I've been trying to understand built-in view objects return by .items()
, .values()
, .keys()
in Python 3 or similarly by .viewitems()
, .viewvalues()
, .viewkeys()
. There are other threads on that subject but none (even the doc) seems to described how they work internally.
The main gain here seems to be efficienty compared to the copy of type list
returned in Python 2. There are often compared to a window to the dictionnary items (like in this thread).
But what is that window and why is it more efficient ?
The only thing I can see is that the view objects seems to be set-like objects, which are generally faster for membership testing. But is this the only factor ?
Code sample
>>> example_dict = {'test':'test'}
>>> example_dict.items()
dict_items([('test', 'test')])
>>> type(example_dict.items())
<class 'dict_items'>
So, my question is regarding this dict_items
class. How does that work internally?
Dict views store a reference to their parent dict, and they translate operations on the view to corresponding operations on the dict.

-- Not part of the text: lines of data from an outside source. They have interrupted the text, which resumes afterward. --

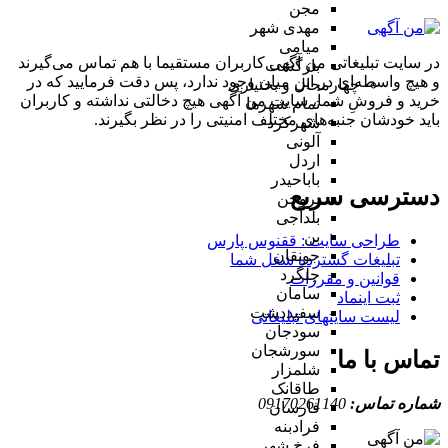
مجن
مهدی شهر
میامی
در سایت تبلیغاتی من آگهی کاربران مستقیما با هم تماس می‌گیرند
بازگشت
و هیچ واسطه‌ای در این میان وجود ندارد، پس دقت فرمایید که در
چهارمحال و بختیاری
خرید و فروشِ شما، سایت من آگهی هیچ دخالتی نداشته و کاربران
تمام شهر‌ها
باید خودشان جنبه‌های مختلف امنیتی را در نظر بگیرند.
شهرکرد
آلونی
اردل
باباحیدر
دسترسی سریع
بروجن
بلداجی
بن
طراحی سایت :‌ ققنوس پارس
جونقان
تبلیغات گسترده شغل شما
چلگرد
قوانین و مقررات
سامان
ثبت اینماد
سفیددشت
لیست سایتهای تبلیغاتی
سودجان
سورشجان
تماس با ما
شلمزار
طاقانک
شماره تماس:
09170261140
فارسان
فرادبنه
فرخ شهر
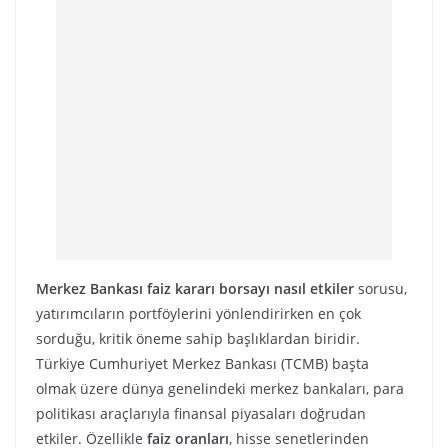
Merkez Bankası faiz kararı borsayı nasıl etkiler
sorusu,
yatırımcıların portföylerini yönlendirirken en çok
sorduğu, kritik öneme sahip başlıklardan biridir.
Türkiye Cumhuriyet Merkez Bankası (TCMB) başta
olmak üzere dünya genelindeki merkez bankaları, para
politikası araçlarıyla finansal piyasaları doğrudan
etkiler. Özellikle
faiz oranları
, hisse senetlerinden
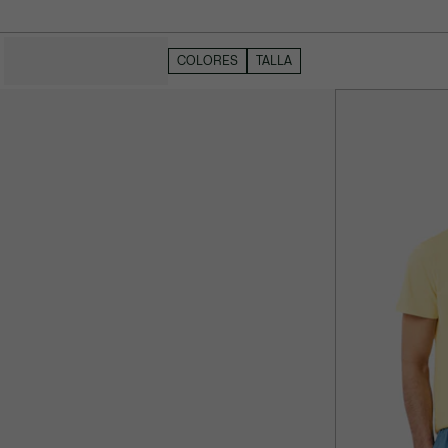
OCULTAR FILTROS
COLORES
TALLA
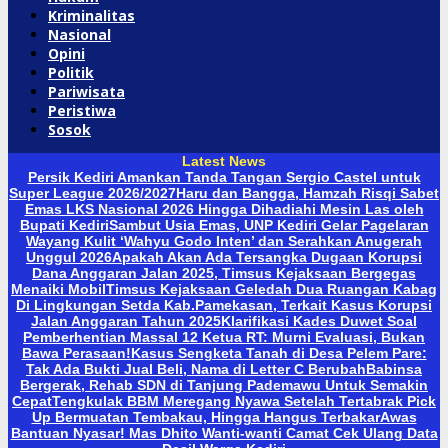
Kriminalitas
Nasional
Opini
Politik
Pariwisata
Peristiwa
Sosok
Latest News
Persik Kediri Amankan Tanda Tangan Sergio Castel untuk
Super League 2026/2027
Haru dan Bangga, Hamzah Risqi Sabet
Emas LKS Nasional 2026 Hingga Dihadiahi Mesin Las oleh
Bupati Kediri
Sambut Usia Emas, UNP Kediri Gelar Pagelaran
Wayang Kulit ‘Wahyu Godo Inten’ dan Serahkan Anugerah
Unggul 2026
Apakah Akan Ada Tersangka Dugaan Korupsi
Dana Anggaran Jalan 2025, Timsus Kejaksaan Bergegas
Menaiki Mobil
Timsus Kejaksaan Geledah Dua Ruangan Kabag
Di Lingkungan Setda Kab.Pamekasan, Terkait Kasus Korupsi
Jalan Anggaran Tahun 2025
Klarifikasi Kades Duwet Soal
Pemberhentian Massal 12 Ketua RT: Murni Evaluasi, Bukan
Bawa Perasaan!
Kasus Sengketa Tanah di Desa Pelem Pare:
Tak Ada Bukti Jual Beli, Nama di Letter C Berubah
Babinsa
Bergerak, Rehab SDN di Tanjung Pademawu Untuk Semakin
Cepat
Tengkulak BBM Meregang Nyawa Setelah Tertabrak Pick
Up Bermuatan Tembakau, Hingga Hangus Terbakar
Awas
Bantuan Nyasar! Mas Dhito Wanti-wanti Camat Cek Ulang Data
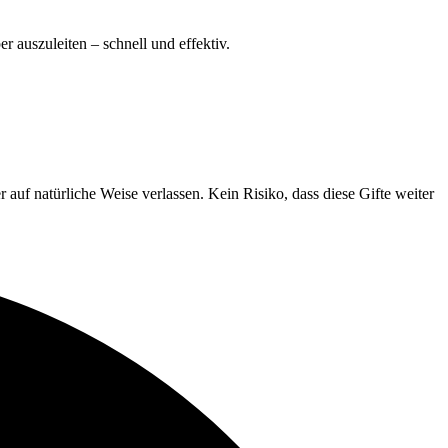
 auszuleiten – schnell und effektiv.
uf natürliche Weise verlassen. Kein Risiko, dass diese Gifte weiter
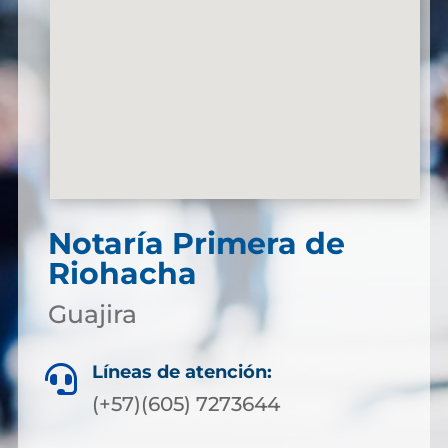
Notaría Primera de
Riohacha
Guajira
Líneas de atención:

(+57)(605) 7273644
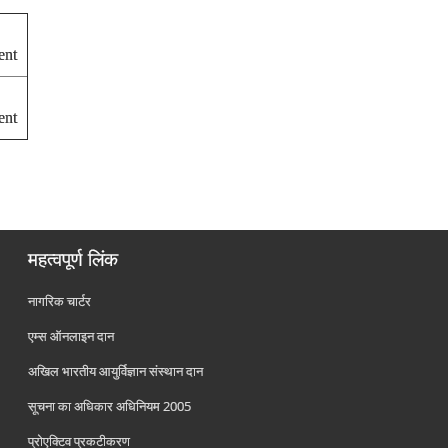
ent
ent
महत्वपूर्ण लिंक
नागरिक चार्टर
एम्स ऑनलाइन दान
अखिल भारतीय आयुर्विज्ञान संस्थान दान
सूचना का अधिकार अधिनियम 2005
प्रोएक्टिव प्रकटीकरण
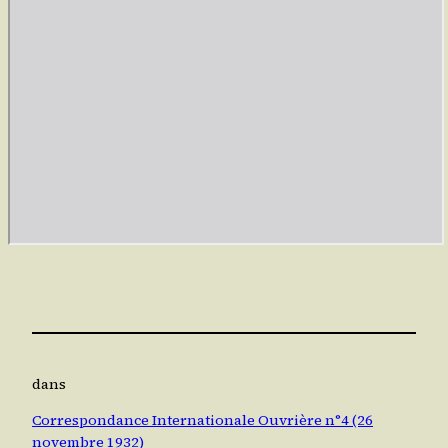
dans
Correspondance Internationale Ouvrière n°4 (26
novembre 1932)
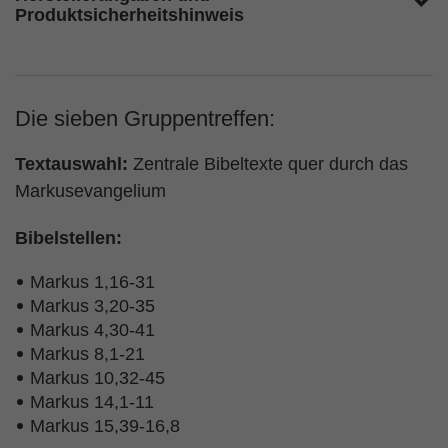
Produktsicherheitshinweis
Die sieben Gruppentreffen:
Textauswahl:
Zentrale Bibeltexte quer durch das
Markusevangelium
Bibelstellen:
Markus 1,16-31
Markus 3,20-35
Markus 4,30-41
Markus 8,1-21
Markus 10,32-45
Markus 14,1-11
Markus 15,39-16,8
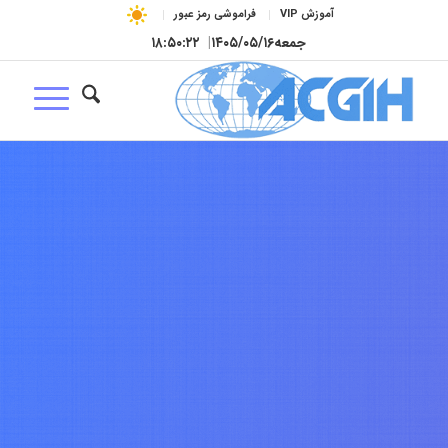
آموزش VIP
فراموشی رمز عبور
جمعه
۱۴۰۵/۰۵/۱۶
|
۱۸:۵۰:۲۳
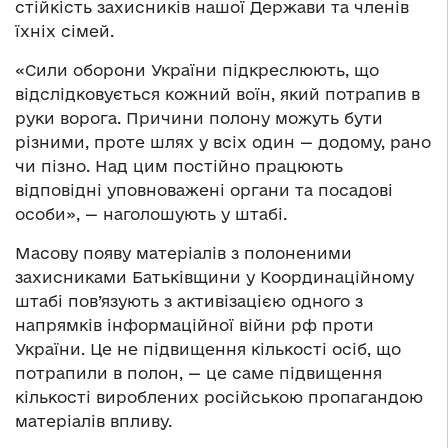
стійкість захисників нашої Держави та членів
їхніх сімей.
«Сили оборони України підкреслюють, що
відслідковується кожний воїн, який потрапив в
руки ворога. Причини полону можуть бути
різними, проте шлях у всіх один — додому, рано
чи пізно. Над цим постійно працюють
відповідні уповноважені органи та посадові
особи», — наголошують у штабі.
Масову появу матеріалів з полоненими
захисниками Батьківщини у Координаційному
штабі пов’язують з активізацією одного з
напрямків інформаційної війни рф проти
України. Це не підвищення кількості осіб, що
потрапили в полон, — це саме підвищення
кількості вироблених російською пропагандою
матеріалів впливу.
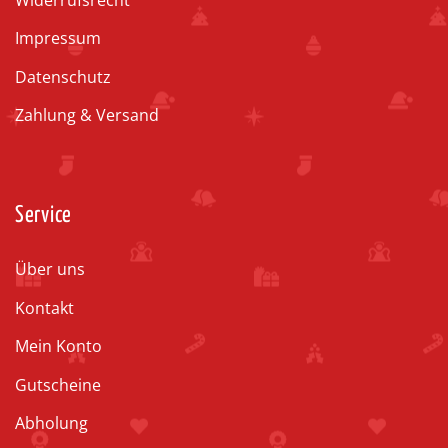
Impressum
Datenschutz
Zahlung & Versand
Service
Über uns
Kontakt
Mein Konto
Gutscheine
Abholung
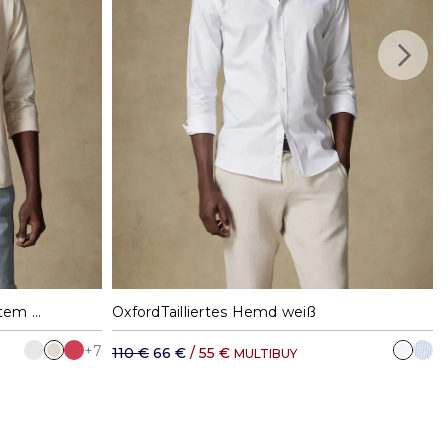
35,11 €
XL
37
38
39
40
41
42
Sandfarbenes Hemd aus leichtem Baumwollstoff
OxfordTailliertes Hemd weiß
+7
110 €
66 €
/ 55 €
MULTIBUY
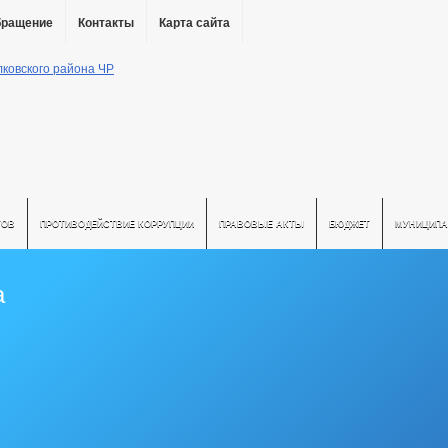
бращение
Контакты
Карта сайта
ТОВ
ПРОТИВОДЕЙСТВИЕ КОРРУПЦИИ
ПРАВОВЫЕ АКТЫ
БЮДЖЕТ
МУНИЦИПА
а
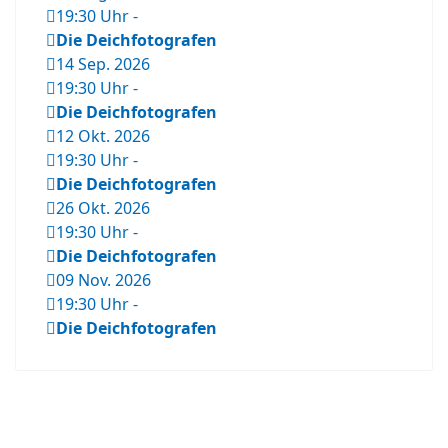
19:30 Uhr
-
Die Deichfotografen
14 Sep. 2026
19:30 Uhr
-
Die Deichfotografen
12 Okt. 2026
19:30 Uhr
-
Die Deichfotografen
26 Okt. 2026
19:30 Uhr
-
Die Deichfotografen
09 Nov. 2026
19:30 Uhr
-
Die Deichfotografen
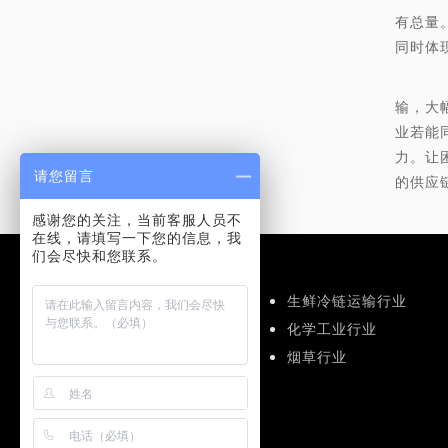
有总量
同时体
1
输，大
业若能
力。让
请您留言
的供应
感谢您的关注，当前客服人员不
在线，请填写一下您的信息，我
们会尽快和您联系。
应用解决方案
食品饮料运输行业
生鲜冷链运输行业
仓储物流行业
化学工业行业
机械工业行业
烟草行业
医药行业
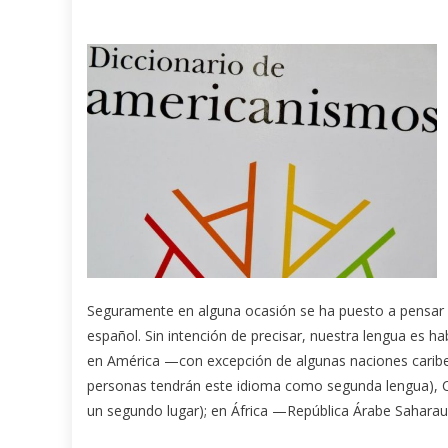
Seguramente en alguna ocasión se ha puesto a pensar 
español. Sin intención de precisar, nuestra lengua es h
en América —con excepción de algunas naciones caribeñ
personas tendrán este idioma como segunda lengua), 
un segundo lugar); en África —República Árabe Saharauí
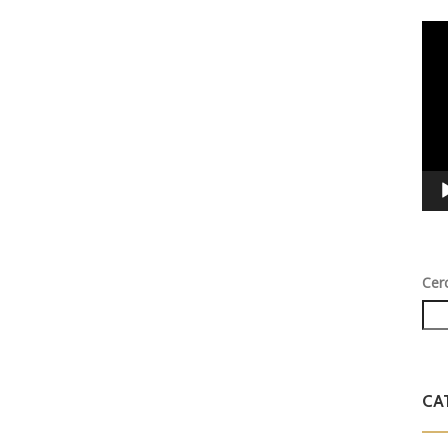
Vid
Play
Cer
CA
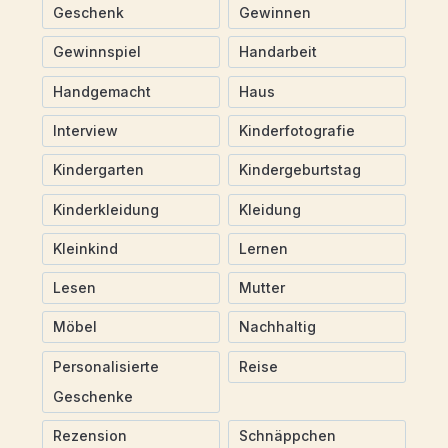
Geschenk
Gewinnen
Gewinnspiel
Handarbeit
Handgemacht
Haus
Interview
Kinderfotografie
Kindergarten
Kindergeburtstag
Kinderkleidung
Kleidung
Kleinkind
Lernen
Lesen
Mutter
Möbel
Nachhaltig
Personalisierte
Reise
Geschenke
Rezension
Schnäppchen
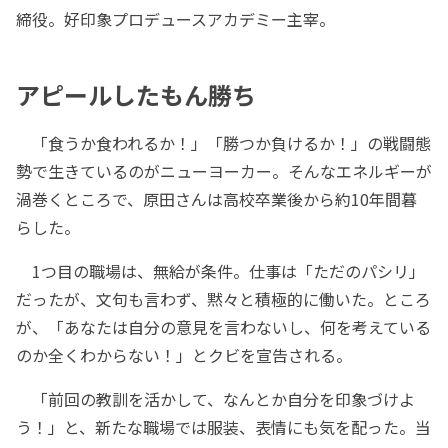
締役。好印象プロデュースアカデミー主宰。
アピールしたもん勝ち
「食うか食われるか！」「勝つか負けるか！」の戦闘態
勢で生きているのがニューヨーカー。そんなエネルギーが
渦巻くところで、原田さんは高校卒業後から約10年間暮
らした。
1つ目の職場は、無給が条件。仕事は「ただのパシリ」
だったが、文句も言わず、黙々と積極的に働いた。ところ
が、「あなたは自分の意見を言わないし、何を考えている
のか全くわからない！」とクビを宣告される。
「前回の教訓を活かして、なんとか自分を印象づけよ
う！」と、新たな職場では服装、表情にも気を配った。当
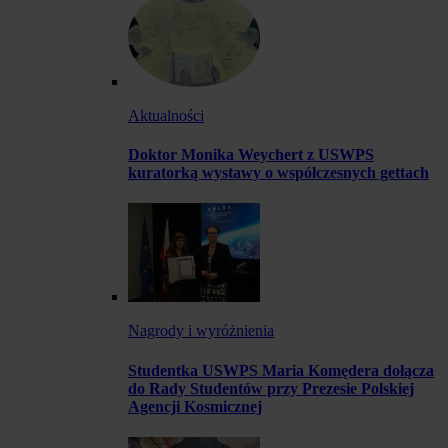
Aktualności
Doktor Monika Weychert z USWPS
kuratorką wystawy o współczesnych gettach
Nagrody i wyróżnienia
Studentka USWPS Maria Komędera dołącza
do Rady Studentów przy Prezesie Polskiej
Agencji Kosmicznej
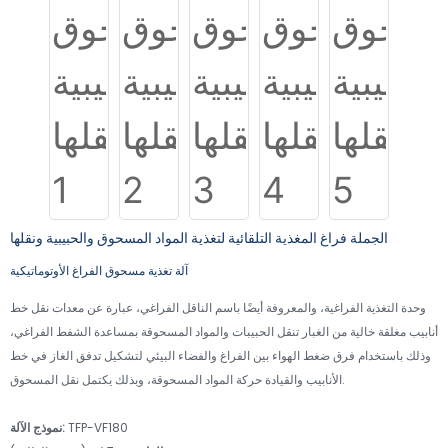
الجملة فراغ المغذية التلقائية لتغذية المواد المسحوق والحبيبية ونقلها
آلة تغذية مسحوق الفراغ الأوتوماتيكية
وحدة التغذية الفراغية، والمعروفة أيضًا باسم الناقل الفراغي، عبارة عن معدات نقل خط
أنابيب مغلقة خالية من الغبار تنقل الحبيبات والمواد المسحوقة بمساعدة الشفط الفراغي،
وذلك باستخدام فرق ضغط الهواء بين الفراغ والفضاء البيئي لتشكيل تدفق الغاز في خط
الأنابيب والقيادة حركة المواد المسحوقة، وبذلك يكتمل نقل المسحوق.
TFP-VF180
نموذج الآلة:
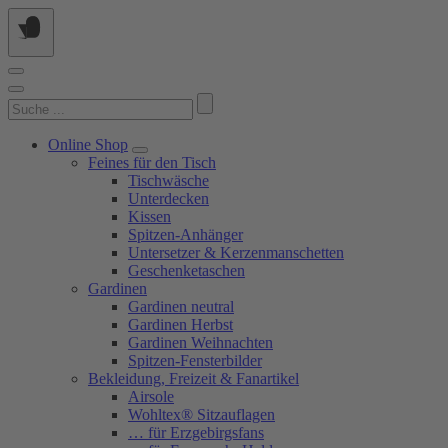
Springe
zum
Inhalt
Suchen
nach:
Online Shop
Feines für den Tisch
Tischwäsche
Unterdecken
Kissen
Spitzen-Anhänger
Untersetzer & Kerzenmanschetten
Geschenketaschen
Gardinen
Gardinen neutral
Gardinen Herbst
Gardinen Weihnachten
Spitzen-Fensterbilder
Bekleidung, Freizeit & Fanartikel
Airsole
Wohltex® Sitzauflagen
… für Erzgebirgsfans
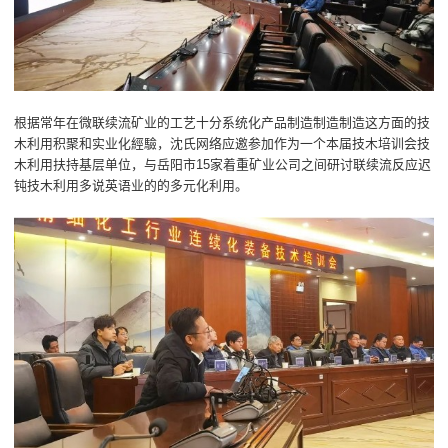
根据常年在微联续流矿业的工艺十分系统化产品制造制造制造这方面的技
木利用积聚和实业化經驗，沈氏网络应邀参加作为一个本届技木培训会技
木利用扶持基层单位，与岳阳市15家着重矿业公司之间研讨联续流反应迟
钝技木利用多说英语业的的多元化利用。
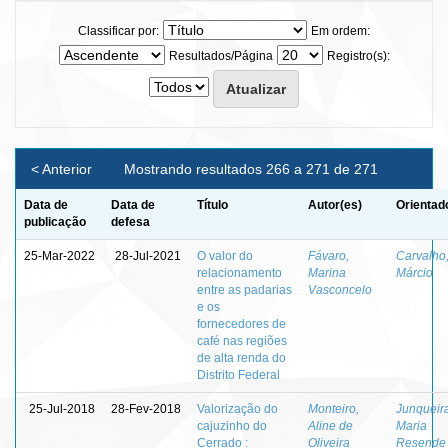
Classificar por:
Em ordem:
Resultados/Página
Registro(s):
< Anterior
Mostrando resultados 266 a 271 de 271
Data de
Data de
Título
Autor(es)
Orientad
publicação
defesa
25-Mar-2022
28-Jul-2021
O valor do
Fávaro,
Carvalho
relacionamento
Marina
Márcio
entre as padarias
Vasconcelo
e os
fornecedores de
café nas regiões
de alta renda do
Distrito Federal
25-Jul-2018
28-Fev-2018
Valorização do
Monteiro,
Junqueir
cajuzinho do
Aline de
Maria
Cerrado :
Oliveira
Resende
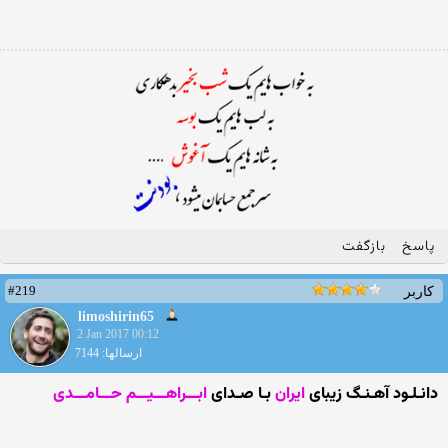
پاسخ
بازگفت
#219
کاربر
limoshirin65
2 Jan 2017 00:12
ارسالها: 7144
دانـلـود آهـنـگ زیبای
ایران
بـا صـدای
ابـــراهـــیـــم حـــامـــدی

Iteration over a dict view is more efficient than building a list and iterating over that, because building a list takes time and memory that you don't have to spend with the view. The old way, Python would iterate over the dict's underlying storage to build a new list, and then you would iterate over the list. Iterating over a dict view uses an iterator that walks through the dict's underlying storage directly, skipping the unnecessary list step.
Dict views also support efficient containment tests and setlike intersection/difference/etc. operations, because they get to perform direct hash lookups on the underlying dict instead of iterating through a list and checking equality element by element.
If you want to see the concrete implementation used by CPython, you can take a look in the official repository, but this implementation is subject to change. It has changed, repeatedly.